XS3 PGF by Tracking Point.
What's it Cost?
According to Tracking Point's website, you can get a fully equipped kit from $17,000 for the entry level XS3 to the super long range XS1 at $22,500. Now when you compare this to other things in life, that is about the same as a low-end new Dodge Ram 1500 pickup truck. Granted that is the kind with the 6-cyliner, cheapo seats, and roll up windows, but it's still a new truck.

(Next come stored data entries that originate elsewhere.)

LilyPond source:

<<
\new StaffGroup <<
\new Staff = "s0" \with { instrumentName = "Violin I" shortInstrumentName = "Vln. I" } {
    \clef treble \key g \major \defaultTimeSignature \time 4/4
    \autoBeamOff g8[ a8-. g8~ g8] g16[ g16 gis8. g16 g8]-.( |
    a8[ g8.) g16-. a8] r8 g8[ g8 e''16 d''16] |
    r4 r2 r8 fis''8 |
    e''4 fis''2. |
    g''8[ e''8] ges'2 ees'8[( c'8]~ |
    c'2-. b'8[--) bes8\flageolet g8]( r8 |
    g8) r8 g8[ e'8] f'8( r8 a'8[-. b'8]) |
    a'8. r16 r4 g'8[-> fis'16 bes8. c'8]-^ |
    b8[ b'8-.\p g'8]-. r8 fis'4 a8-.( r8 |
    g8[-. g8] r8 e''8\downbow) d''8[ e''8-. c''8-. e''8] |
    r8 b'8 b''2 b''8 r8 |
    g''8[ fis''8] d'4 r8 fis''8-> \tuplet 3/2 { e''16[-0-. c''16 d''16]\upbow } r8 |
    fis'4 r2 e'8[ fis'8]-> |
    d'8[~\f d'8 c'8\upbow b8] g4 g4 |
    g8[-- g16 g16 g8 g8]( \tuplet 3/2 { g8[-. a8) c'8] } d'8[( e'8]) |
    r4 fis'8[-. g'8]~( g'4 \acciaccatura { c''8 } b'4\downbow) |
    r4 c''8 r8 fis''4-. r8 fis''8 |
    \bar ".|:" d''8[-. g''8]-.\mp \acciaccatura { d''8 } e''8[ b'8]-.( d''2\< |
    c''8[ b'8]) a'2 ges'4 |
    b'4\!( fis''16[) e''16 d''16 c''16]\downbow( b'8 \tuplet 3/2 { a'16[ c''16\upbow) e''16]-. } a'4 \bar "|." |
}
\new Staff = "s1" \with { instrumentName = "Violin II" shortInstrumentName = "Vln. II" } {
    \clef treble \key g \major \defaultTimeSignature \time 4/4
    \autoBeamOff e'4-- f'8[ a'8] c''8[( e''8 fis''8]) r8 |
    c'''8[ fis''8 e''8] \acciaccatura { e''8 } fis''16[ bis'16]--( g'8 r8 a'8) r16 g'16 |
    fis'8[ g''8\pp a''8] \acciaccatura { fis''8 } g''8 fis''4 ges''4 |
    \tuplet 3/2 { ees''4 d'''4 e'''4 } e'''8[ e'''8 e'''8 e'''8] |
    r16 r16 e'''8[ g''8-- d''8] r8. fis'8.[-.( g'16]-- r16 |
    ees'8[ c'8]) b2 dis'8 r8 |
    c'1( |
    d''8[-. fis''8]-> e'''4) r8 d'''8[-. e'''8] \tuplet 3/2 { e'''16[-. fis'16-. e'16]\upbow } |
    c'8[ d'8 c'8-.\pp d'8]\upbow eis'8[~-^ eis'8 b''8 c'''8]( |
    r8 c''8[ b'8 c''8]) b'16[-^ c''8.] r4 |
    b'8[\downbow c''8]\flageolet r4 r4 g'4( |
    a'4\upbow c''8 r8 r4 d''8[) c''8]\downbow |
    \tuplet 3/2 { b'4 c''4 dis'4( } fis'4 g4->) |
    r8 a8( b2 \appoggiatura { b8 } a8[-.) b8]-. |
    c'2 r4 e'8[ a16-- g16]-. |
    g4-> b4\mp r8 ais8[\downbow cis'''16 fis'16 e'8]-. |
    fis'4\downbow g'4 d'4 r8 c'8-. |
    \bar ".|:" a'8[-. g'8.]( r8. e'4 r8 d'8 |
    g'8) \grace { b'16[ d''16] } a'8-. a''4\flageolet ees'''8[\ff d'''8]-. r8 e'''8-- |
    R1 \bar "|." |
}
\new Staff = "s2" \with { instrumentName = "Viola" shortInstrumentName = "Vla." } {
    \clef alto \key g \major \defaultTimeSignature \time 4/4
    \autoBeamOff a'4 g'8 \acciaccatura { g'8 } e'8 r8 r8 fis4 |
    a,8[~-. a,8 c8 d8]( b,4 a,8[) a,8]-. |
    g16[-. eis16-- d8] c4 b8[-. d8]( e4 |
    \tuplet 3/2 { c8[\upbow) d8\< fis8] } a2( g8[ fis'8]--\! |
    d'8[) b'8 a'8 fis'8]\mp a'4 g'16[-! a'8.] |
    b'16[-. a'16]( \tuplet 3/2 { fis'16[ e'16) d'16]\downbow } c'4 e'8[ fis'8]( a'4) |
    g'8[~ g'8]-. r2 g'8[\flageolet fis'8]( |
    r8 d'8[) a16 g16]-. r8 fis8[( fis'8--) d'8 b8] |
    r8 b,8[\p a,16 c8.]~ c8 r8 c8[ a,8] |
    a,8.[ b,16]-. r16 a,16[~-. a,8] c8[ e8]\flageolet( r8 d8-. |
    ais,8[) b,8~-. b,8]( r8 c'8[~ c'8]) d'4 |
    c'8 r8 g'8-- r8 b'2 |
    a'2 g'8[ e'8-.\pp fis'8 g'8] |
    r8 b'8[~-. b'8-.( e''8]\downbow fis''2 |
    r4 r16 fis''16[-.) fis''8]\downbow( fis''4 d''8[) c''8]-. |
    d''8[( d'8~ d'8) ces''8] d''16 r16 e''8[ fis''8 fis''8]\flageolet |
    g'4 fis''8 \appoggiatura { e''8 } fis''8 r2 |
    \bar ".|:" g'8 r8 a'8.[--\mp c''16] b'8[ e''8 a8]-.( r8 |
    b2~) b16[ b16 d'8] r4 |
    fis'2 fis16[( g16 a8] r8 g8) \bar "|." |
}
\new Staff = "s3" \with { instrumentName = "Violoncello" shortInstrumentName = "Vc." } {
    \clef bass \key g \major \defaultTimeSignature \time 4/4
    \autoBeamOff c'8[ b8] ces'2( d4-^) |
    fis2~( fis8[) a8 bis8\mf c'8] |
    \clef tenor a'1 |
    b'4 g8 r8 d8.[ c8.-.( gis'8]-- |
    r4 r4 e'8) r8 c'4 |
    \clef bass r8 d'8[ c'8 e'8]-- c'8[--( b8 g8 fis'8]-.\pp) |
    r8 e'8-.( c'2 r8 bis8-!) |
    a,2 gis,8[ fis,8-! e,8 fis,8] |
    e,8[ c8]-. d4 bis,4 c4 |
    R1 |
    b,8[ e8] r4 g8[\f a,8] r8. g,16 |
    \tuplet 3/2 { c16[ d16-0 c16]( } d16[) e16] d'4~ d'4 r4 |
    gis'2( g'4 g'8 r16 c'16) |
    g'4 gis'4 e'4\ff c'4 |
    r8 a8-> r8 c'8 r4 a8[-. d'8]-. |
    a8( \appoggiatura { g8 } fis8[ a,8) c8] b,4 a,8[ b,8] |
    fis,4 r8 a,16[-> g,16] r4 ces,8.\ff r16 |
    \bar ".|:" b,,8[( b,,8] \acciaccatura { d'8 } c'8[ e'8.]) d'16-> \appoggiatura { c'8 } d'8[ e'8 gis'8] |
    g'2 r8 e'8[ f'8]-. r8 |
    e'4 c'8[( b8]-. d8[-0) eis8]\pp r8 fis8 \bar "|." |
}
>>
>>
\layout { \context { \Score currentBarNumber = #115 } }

XS1 PGF by Tracking Point.
When you compare it to a modern sniper system though, $22K isn't really that expensive. In 2010, the US Army awarded a $28.2-million contract for 3600 XM2010 Sniper Weapons Systems. Each one of these is a much-modified M24/Remington 700 rifle in .300 Win Mag with a Leupold Mark 4 6.5-20x50mm extended range/tactical riflescope with advanced scalable ranging and targeting reticle. The system is also fielded with the AN/PVS-29 clip-on sniper night sight and a Quick detach AAC muzzlebrake and suppressor. At a cost of $7900 a piece this sounds like a bargain until you take into account that the Army is giving Remington its current M24 sniper rifles to use as a basis for this rebuild process and that Remington is selling a number of these 'obsolete guns' off at $3500 a pop to screened collectors.
Of course, instead of taking the top 1% of military marksmen and having to train them over weeks, months, and years, to be designated marksmen and snipers, you can purchase a product as the PGF and save thousands.
When you take it all into account, if the technology works in the field, the Tracking Point may soon be a player.